Obama sent the letter last month to Ayatollah Ali Khamenei and described what he called a "shared fight" against the Sunni militant Islamic State group, the Wall Street Journal said, citing "people briefed on the correspondence."

Iran, a Shiite Muslim state, and the United States have not had diplomatic ties since the 1979 storming of the American embassy in Tehran and the 444-day hostage crisis.

But there has been a growing recognition that Iran -- still dubbed by Washington a state sponsor of terrorism -- could play a role in helping to restore stability in countries such as Iraq and Syria.

Refusing to deny or confirm the report, White House spokesman Josh Earnest said: "I'm not in a position to discuss private correspondence between the president and any world leader."

Iran and the United States are currently negotiating a complex deal to rein in Iranian nuclear ambitions in exchange for an easing of crippling international sanctions against the Islamic republic.

Earnest repeated that on the sidelines of those talks, being led by a group of powers known as the P5+1, Iran and the U.S. had discussed the threat of the militants.

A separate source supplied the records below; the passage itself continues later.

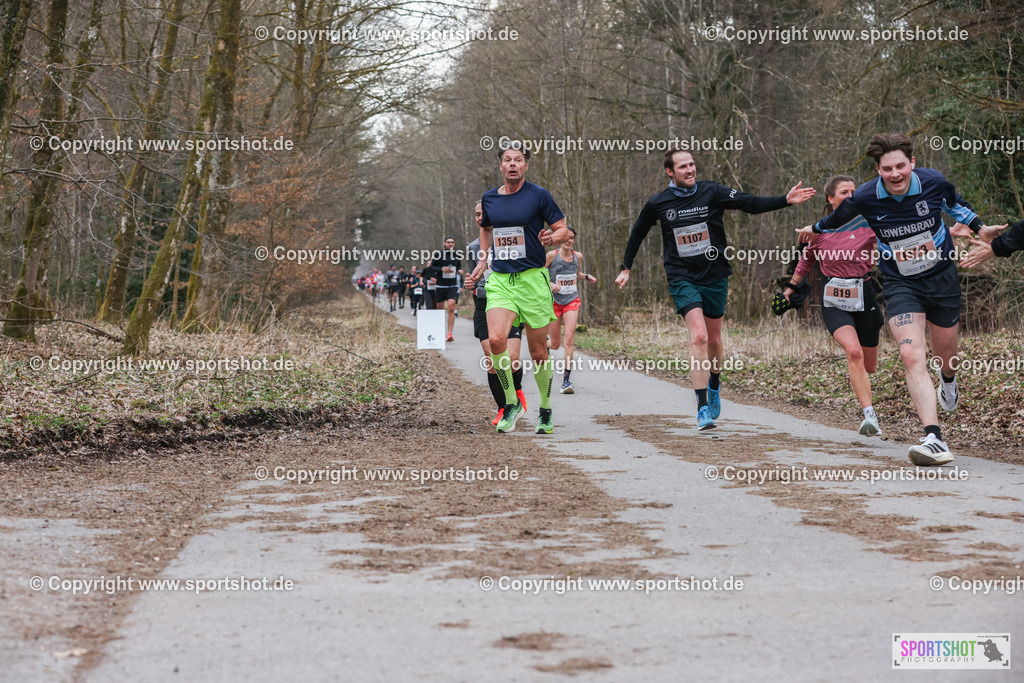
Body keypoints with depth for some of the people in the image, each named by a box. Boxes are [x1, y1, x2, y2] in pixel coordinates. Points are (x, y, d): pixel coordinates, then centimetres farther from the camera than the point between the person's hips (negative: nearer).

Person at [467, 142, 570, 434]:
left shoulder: (539, 195, -3)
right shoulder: (489, 198, 10)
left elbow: (564, 229, 2)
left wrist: (552, 238, -19)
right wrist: (482, 262, 21)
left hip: (533, 279, -2)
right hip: (499, 279, 3)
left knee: (538, 351, 2)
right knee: (495, 339, -20)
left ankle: (545, 410, 23)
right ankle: (512, 403, -3)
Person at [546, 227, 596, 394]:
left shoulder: (578, 256, 5)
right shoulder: (551, 255, -8)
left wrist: (587, 277, 3)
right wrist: (549, 284, -21)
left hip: (572, 301, 2)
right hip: (554, 301, -2)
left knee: (569, 339, -17)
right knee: (555, 344, 3)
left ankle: (566, 380, -16)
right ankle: (544, 341, 43)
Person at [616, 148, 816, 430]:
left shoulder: (712, 192, -5)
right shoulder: (658, 203, -3)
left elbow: (751, 203, -8)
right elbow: (638, 233, 14)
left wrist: (786, 200, -21)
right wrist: (626, 268, 18)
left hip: (715, 277, 2)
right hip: (682, 279, -2)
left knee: (713, 338, 14)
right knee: (698, 336, -19)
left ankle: (714, 386, 44)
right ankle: (703, 407, -17)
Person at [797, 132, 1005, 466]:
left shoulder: (933, 182, -14)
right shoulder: (865, 197, -16)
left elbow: (955, 203, 11)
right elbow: (839, 217, 8)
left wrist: (980, 228, 17)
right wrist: (816, 229, 24)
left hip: (942, 278, 2)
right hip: (900, 285, -1)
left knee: (945, 355, 15)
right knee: (912, 356, -21)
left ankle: (948, 380, 56)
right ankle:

But he reiterated the U.S. stand that "the United States will not cooperate militarily with Iran in that effort, we won't share intelligence with them."

In his letter, Obama reportedly stressed to Khamenei that any cooperation in fighting ISIS militants would depend on reaching a comprehensive nuclear deal, as a November 24 deadline looms.

The Journal said it was believed to be the fourth letter from Obama to Khamenei since the American leader took office in 2009. U.S. officials told the paper that the Iranian leader has never responded personally to the overtures.

Many of Washington's regional allies, including Israel as well as Saudi Arabia, have been wary of the U.S. administration bid to engage Iran diplomatically, and the Journal's sources said the White House did not tell those countries in advance of Obama's letter.

U.S. Secretary of State John Kerry will Sunday meet with Iranian Foreign Minister Mohammad Javad Zarif as well as EU foreign policy chief Cathy Ashton in Oman, for a fresh round of nuclear talks.

They will meet in Muscat, which hosted secret Iran-U.S. talks in 2012, widely credited for bringing Tehran back to the nuclear negotiations.

After the Muscat talks, the negotiations will move to Vienna on November 18 for a final push with all the P5+1 partners towards the November 24 deadline.